**EXERCISE DESCRIPTION**
A precise reproduction of every record below is needed, minus the pictures.

Stored data entries:
******
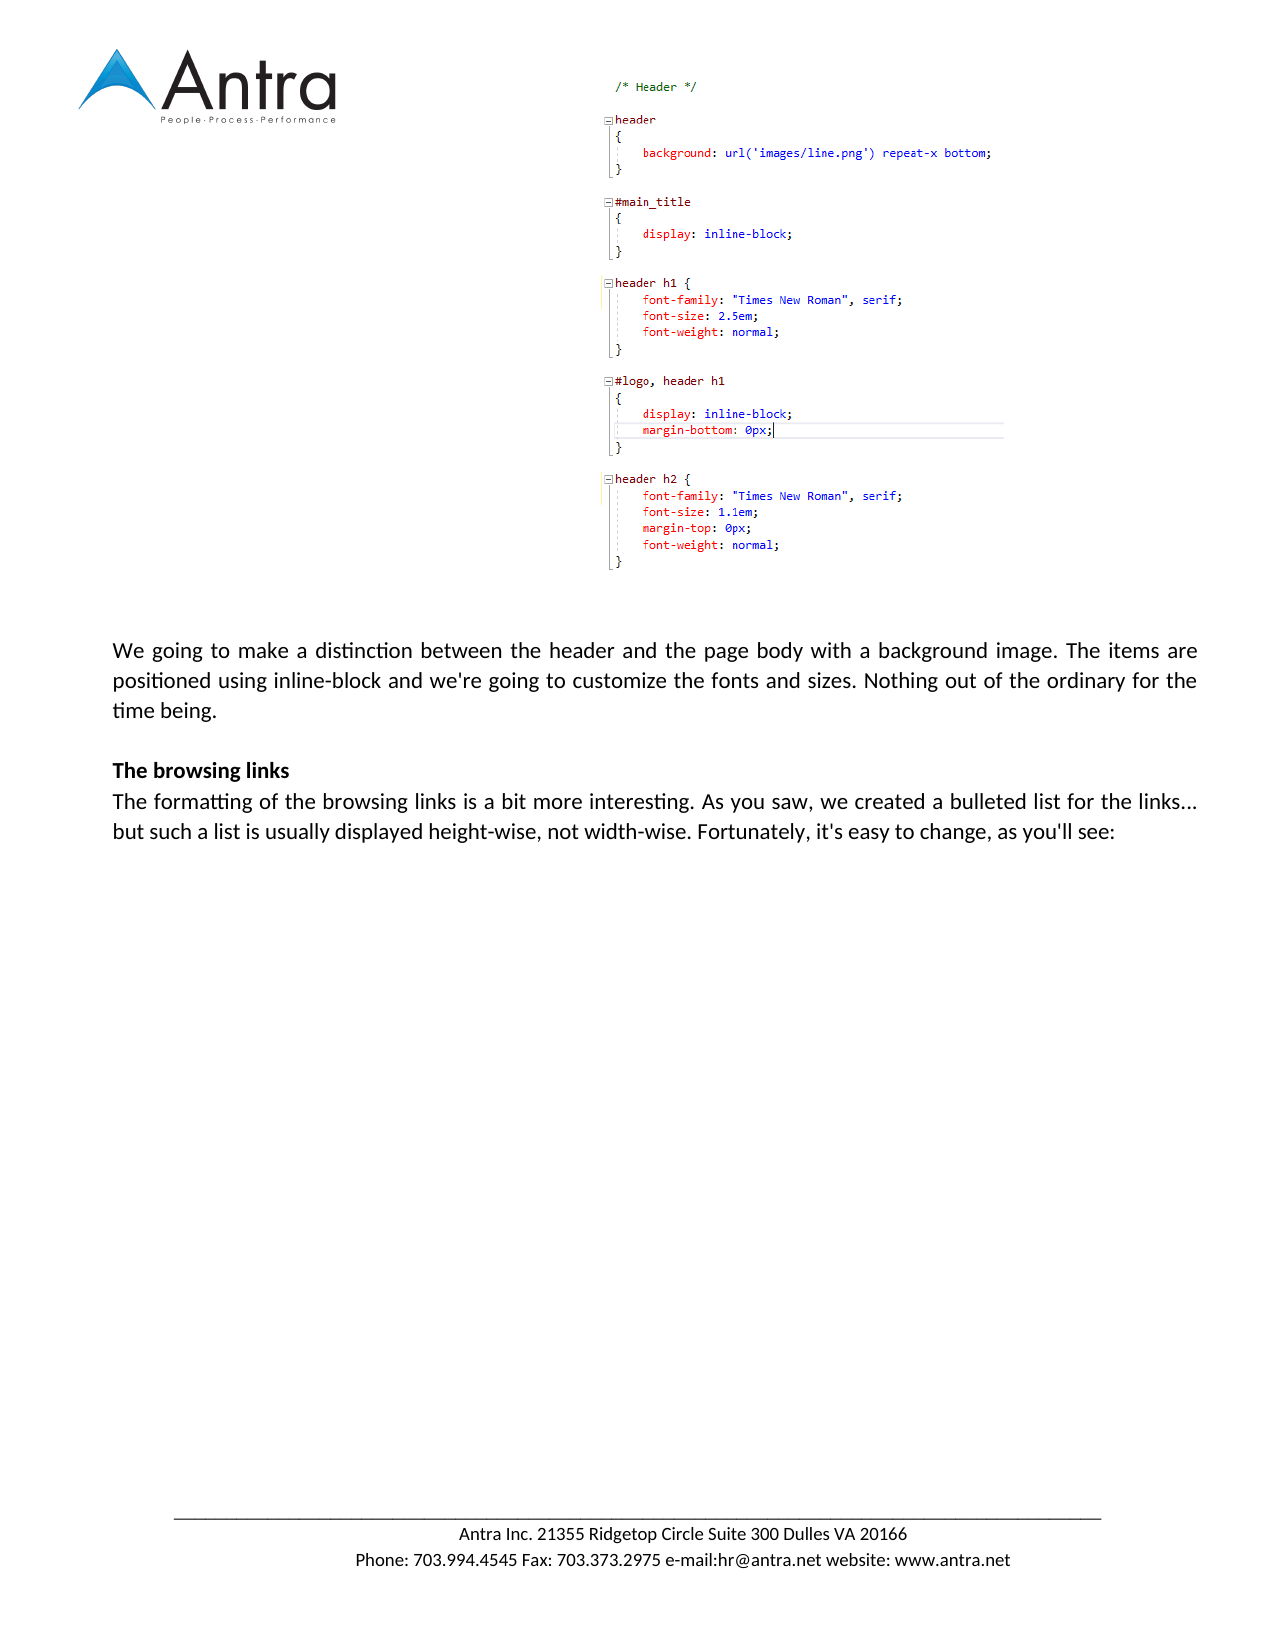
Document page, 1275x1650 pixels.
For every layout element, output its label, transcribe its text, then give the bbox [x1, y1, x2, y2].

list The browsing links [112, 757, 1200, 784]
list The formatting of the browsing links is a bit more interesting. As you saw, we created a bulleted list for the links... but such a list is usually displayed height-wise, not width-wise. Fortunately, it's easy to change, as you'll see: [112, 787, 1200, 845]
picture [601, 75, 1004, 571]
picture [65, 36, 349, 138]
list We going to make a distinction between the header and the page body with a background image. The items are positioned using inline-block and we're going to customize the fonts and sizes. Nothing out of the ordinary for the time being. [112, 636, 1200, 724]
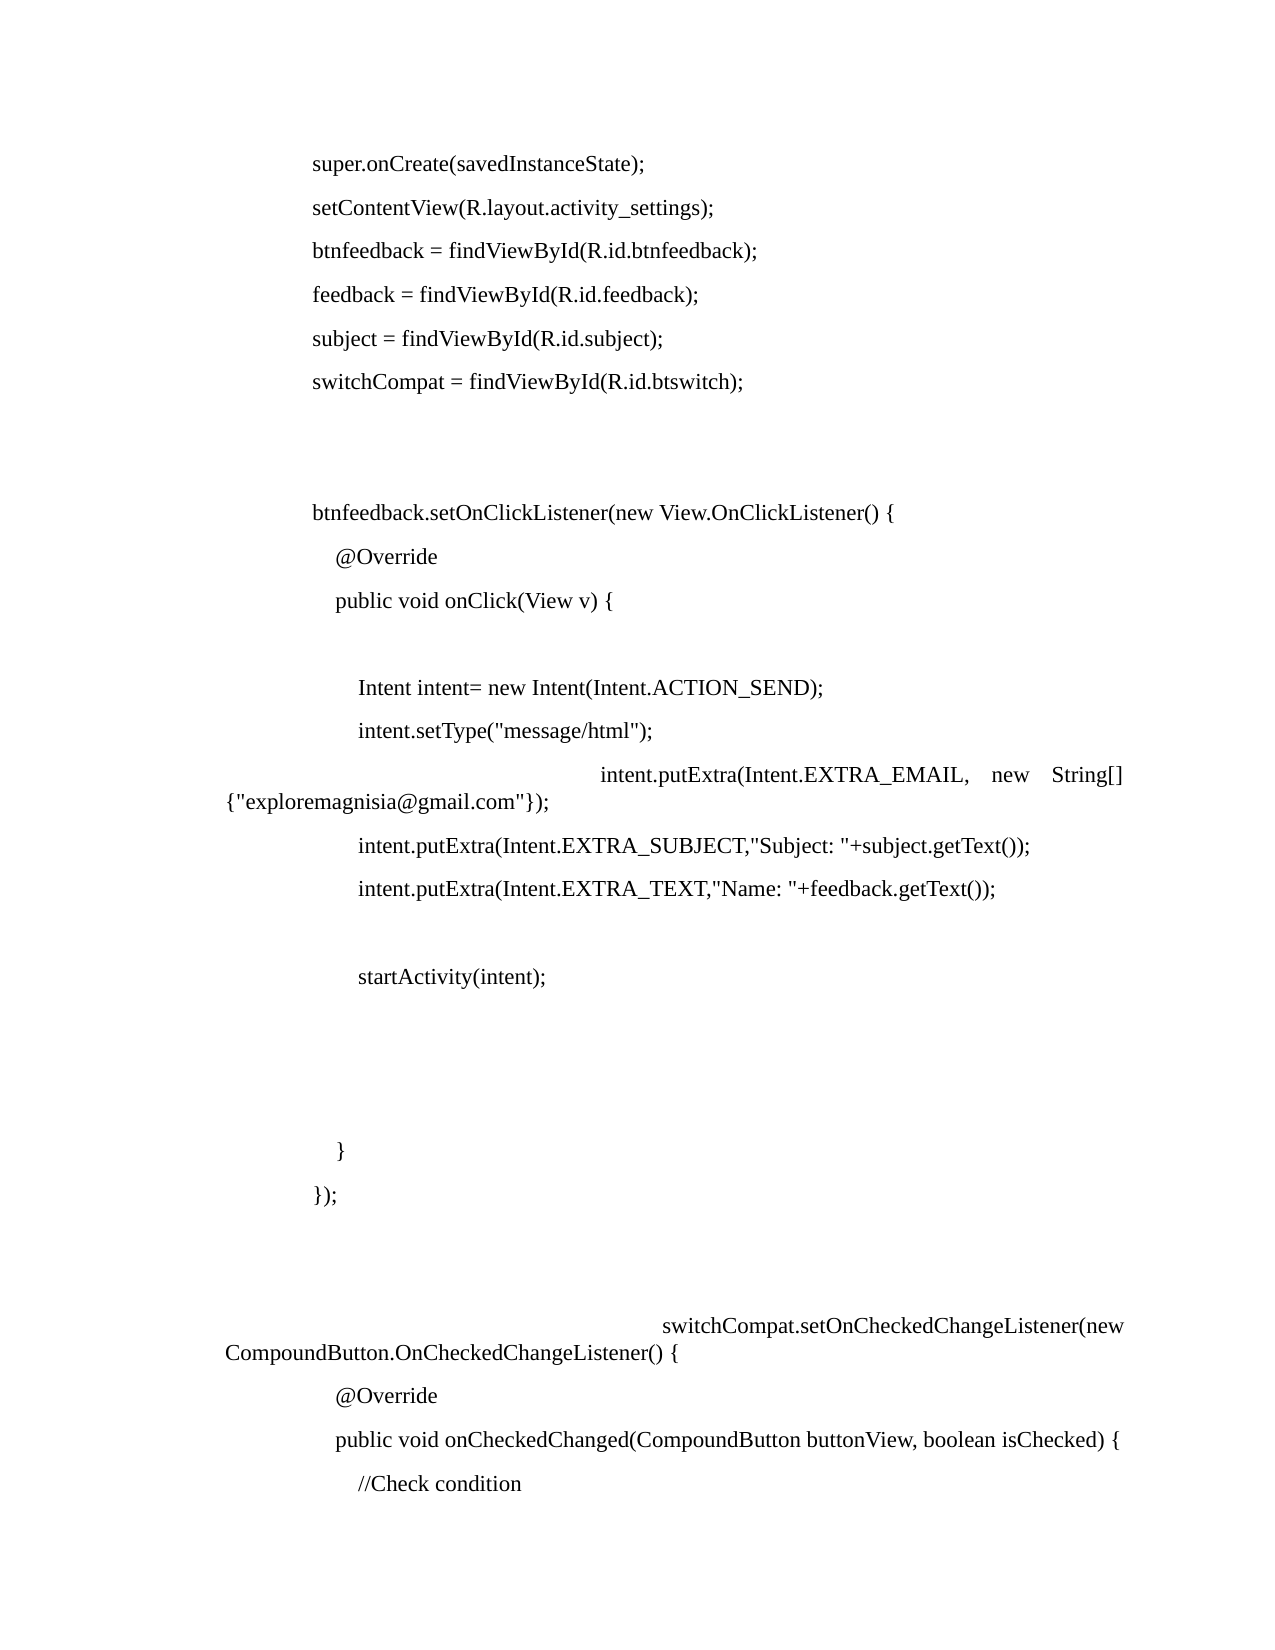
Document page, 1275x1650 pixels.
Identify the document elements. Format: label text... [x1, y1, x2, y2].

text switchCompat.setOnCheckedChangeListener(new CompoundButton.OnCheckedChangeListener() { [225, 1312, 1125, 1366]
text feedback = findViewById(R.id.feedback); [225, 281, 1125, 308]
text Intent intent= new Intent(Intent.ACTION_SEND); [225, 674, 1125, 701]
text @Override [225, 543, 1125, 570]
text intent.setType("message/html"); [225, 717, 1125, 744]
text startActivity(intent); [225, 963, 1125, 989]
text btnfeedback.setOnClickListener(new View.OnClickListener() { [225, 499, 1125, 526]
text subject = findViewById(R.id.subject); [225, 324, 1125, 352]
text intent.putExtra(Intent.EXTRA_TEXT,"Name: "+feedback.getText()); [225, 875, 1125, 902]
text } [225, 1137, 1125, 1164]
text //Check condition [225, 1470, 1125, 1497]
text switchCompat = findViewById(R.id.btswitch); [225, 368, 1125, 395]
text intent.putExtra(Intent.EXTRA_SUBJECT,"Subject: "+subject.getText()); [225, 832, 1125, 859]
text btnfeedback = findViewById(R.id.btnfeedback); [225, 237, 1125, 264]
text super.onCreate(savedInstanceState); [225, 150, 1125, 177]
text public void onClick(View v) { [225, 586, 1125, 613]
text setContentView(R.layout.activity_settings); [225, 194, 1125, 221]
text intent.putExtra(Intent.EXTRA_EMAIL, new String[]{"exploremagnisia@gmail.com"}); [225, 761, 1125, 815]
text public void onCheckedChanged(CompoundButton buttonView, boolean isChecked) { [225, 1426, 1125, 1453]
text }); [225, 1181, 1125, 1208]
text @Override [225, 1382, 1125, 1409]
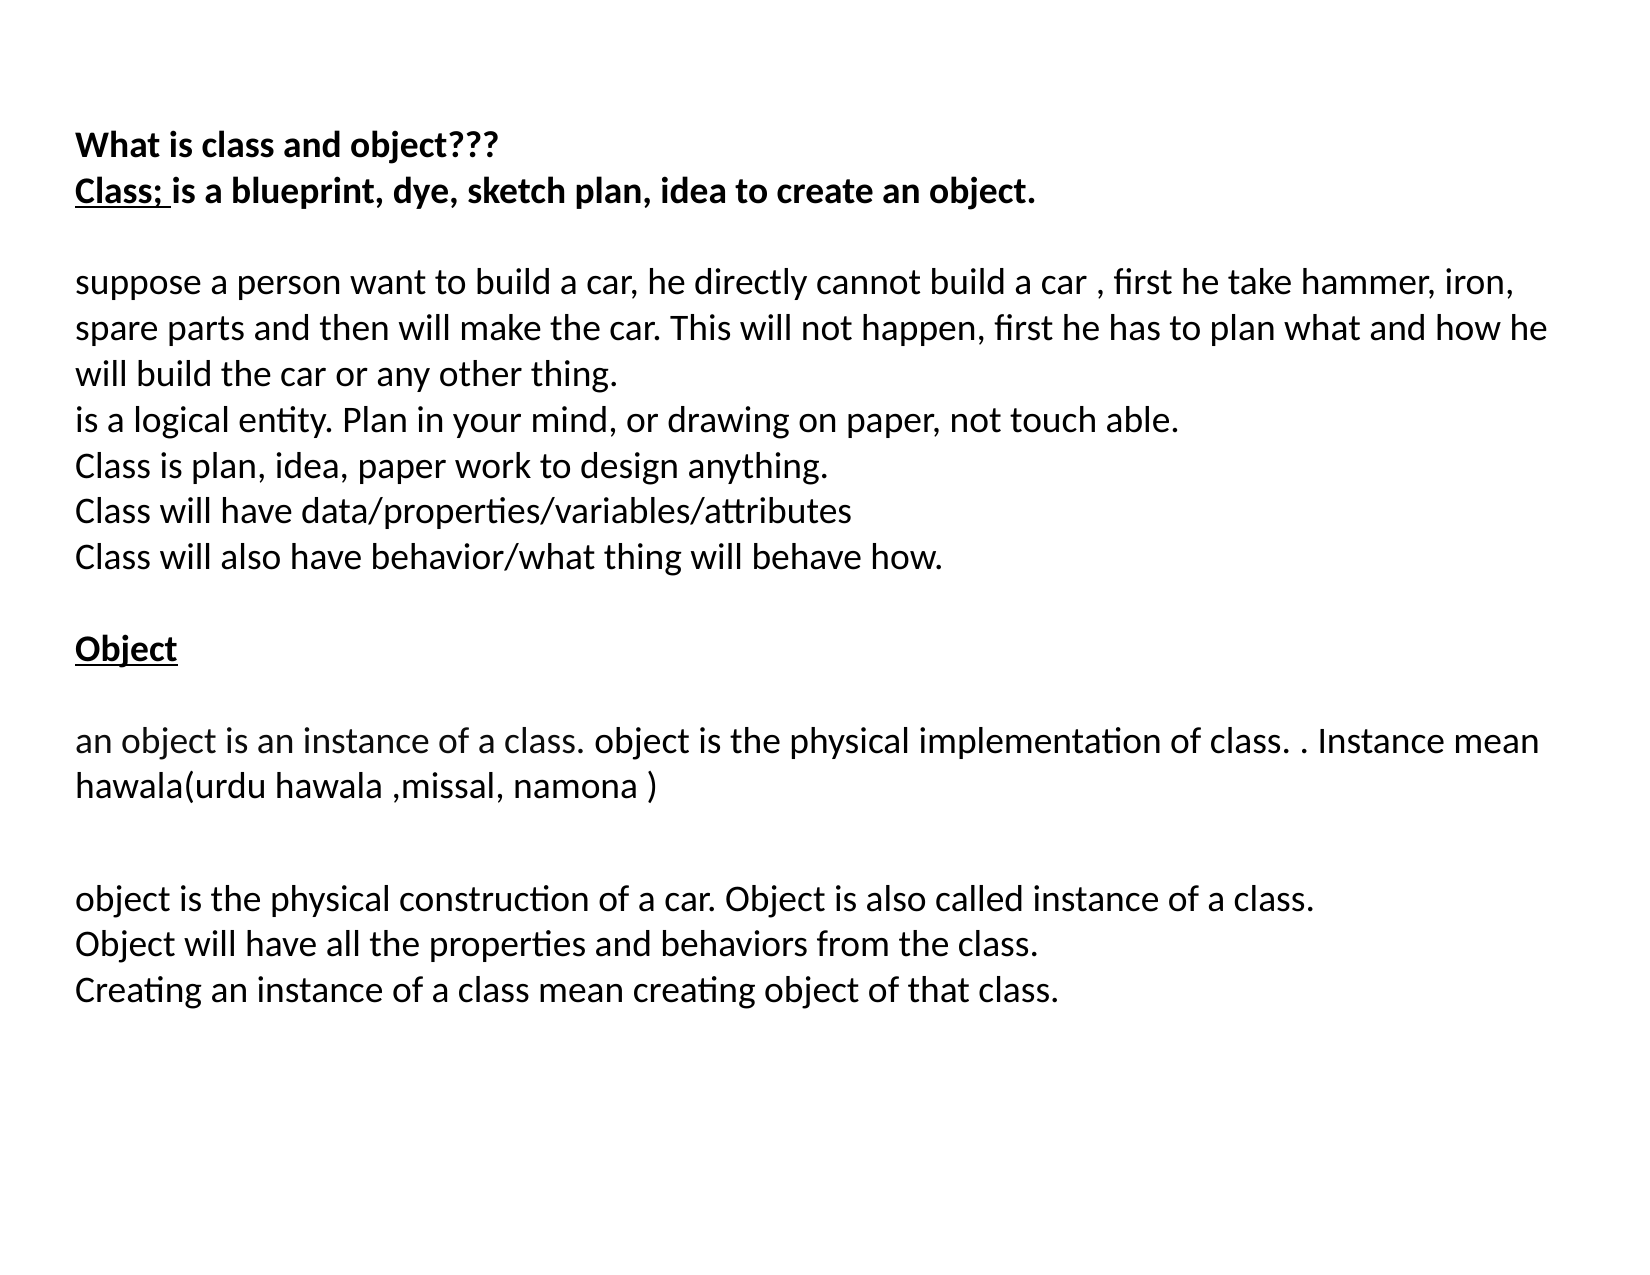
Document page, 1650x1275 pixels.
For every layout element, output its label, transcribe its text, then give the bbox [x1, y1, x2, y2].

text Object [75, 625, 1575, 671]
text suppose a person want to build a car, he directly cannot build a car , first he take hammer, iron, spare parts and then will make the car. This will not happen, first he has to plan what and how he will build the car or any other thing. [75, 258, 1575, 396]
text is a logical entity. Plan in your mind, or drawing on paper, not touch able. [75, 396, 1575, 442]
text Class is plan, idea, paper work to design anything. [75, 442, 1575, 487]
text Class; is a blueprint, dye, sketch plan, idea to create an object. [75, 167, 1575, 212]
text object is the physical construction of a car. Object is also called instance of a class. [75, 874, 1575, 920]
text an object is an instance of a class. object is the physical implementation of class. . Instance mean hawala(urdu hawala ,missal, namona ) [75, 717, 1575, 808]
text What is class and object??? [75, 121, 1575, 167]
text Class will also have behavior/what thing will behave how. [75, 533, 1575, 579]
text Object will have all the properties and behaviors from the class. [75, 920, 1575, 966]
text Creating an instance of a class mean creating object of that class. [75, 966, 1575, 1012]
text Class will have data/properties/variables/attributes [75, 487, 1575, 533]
******
**COMPLETED TASK**
Document page, 1275x1650 pixels.
For every layout element, output its label, transcribe its text, then give the bbox [x1, y1, x2, y2].

list The browsing links [112, 757, 1200, 784]
list The formatting of the browsing links is a bit more interesting. As you saw, we created a bulleted list for the links... but such a list is usually displayed height-wise, not width-wise. Fortunately, it's easy to change, as you'll see: [112, 787, 1200, 845]
picture [601, 75, 1004, 571]
picture [65, 36, 349, 138]
list We going to make a distinction between the header and the page body with a background image. The items are positioned using inline-block and we're going to customize the fonts and sizes. Nothing out of the ordinary for the time being. [112, 636, 1200, 724]
Document page, 1275x1650 pixels.
Identify the document elements. Format: label text... [x1, y1, x2, y2].

text switchCompat.setOnCheckedChangeListener(new CompoundButton.OnCheckedChangeListener() { [225, 1312, 1125, 1366]
text feedback = findViewById(R.id.feedback); [225, 281, 1125, 308]
text Intent intent= new Intent(Intent.ACTION_SEND); [225, 674, 1125, 701]
text @Override [225, 543, 1125, 570]
text intent.setType("message/html"); [225, 717, 1125, 744]
text startActivity(intent); [225, 963, 1125, 989]
text btnfeedback.setOnClickListener(new View.OnClickListener() { [225, 499, 1125, 526]
text subject = findViewById(R.id.subject); [225, 324, 1125, 352]
text intent.putExtra(Intent.EXTRA_TEXT,"Name: "+feedback.getText()); [225, 875, 1125, 902]
text } [225, 1137, 1125, 1164]
text //Check condition [225, 1470, 1125, 1497]
text switchCompat = findViewById(R.id.btswitch); [225, 368, 1125, 395]
text intent.putExtra(Intent.EXTRA_SUBJECT,"Subject: "+subject.getText()); [225, 832, 1125, 859]
text btnfeedback = findViewById(R.id.btnfeedback); [225, 237, 1125, 264]
text super.onCreate(savedInstanceState); [225, 150, 1125, 177]
text public void onClick(View v) { [225, 586, 1125, 613]
text setContentView(R.layout.activity_settings); [225, 194, 1125, 221]
text intent.putExtra(Intent.EXTRA_EMAIL, new String[]{"exploremagnisia@gmail.com"}); [225, 761, 1125, 815]
text public void onCheckedChanged(CompoundButton buttonView, boolean isChecked) { [225, 1426, 1125, 1453]
text }); [225, 1181, 1125, 1208]
text @Override [225, 1382, 1125, 1409]
Document page, 1650x1275 pixels.
For every layout element, output its label, transcribe its text, then give the bbox [x1, y1, x2, y2].

text Object [75, 625, 1575, 671]
text suppose a person want to build a car, he directly cannot build a car , first he take hammer, iron, spare parts and then will make the car. This will not happen, first he has to plan what and how he will build the car or any other thing. [75, 258, 1575, 396]
text is a logical entity. Plan in your mind, or drawing on paper, not touch able. [75, 396, 1575, 442]
text Class is plan, idea, paper work to design anything. [75, 442, 1575, 487]
text Class; is a blueprint, dye, sketch plan, idea to create an object. [75, 167, 1575, 212]
text object is the physical construction of a car. Object is also called instance of a class. [75, 874, 1575, 920]
text an object is an instance of a class. object is the physical implementation of class. . Instance mean hawala(urdu hawala ,missal, namona ) [75, 717, 1575, 808]
text What is class and object??? [75, 121, 1575, 167]
text Class will also have behavior/what thing will behave how. [75, 533, 1575, 579]
text Object will have all the properties and behaviors from the class. [75, 920, 1575, 966]
text Creating an instance of a class mean creating object of that class. [75, 966, 1575, 1012]
text Class will have data/properties/variables/attributes [75, 487, 1575, 533]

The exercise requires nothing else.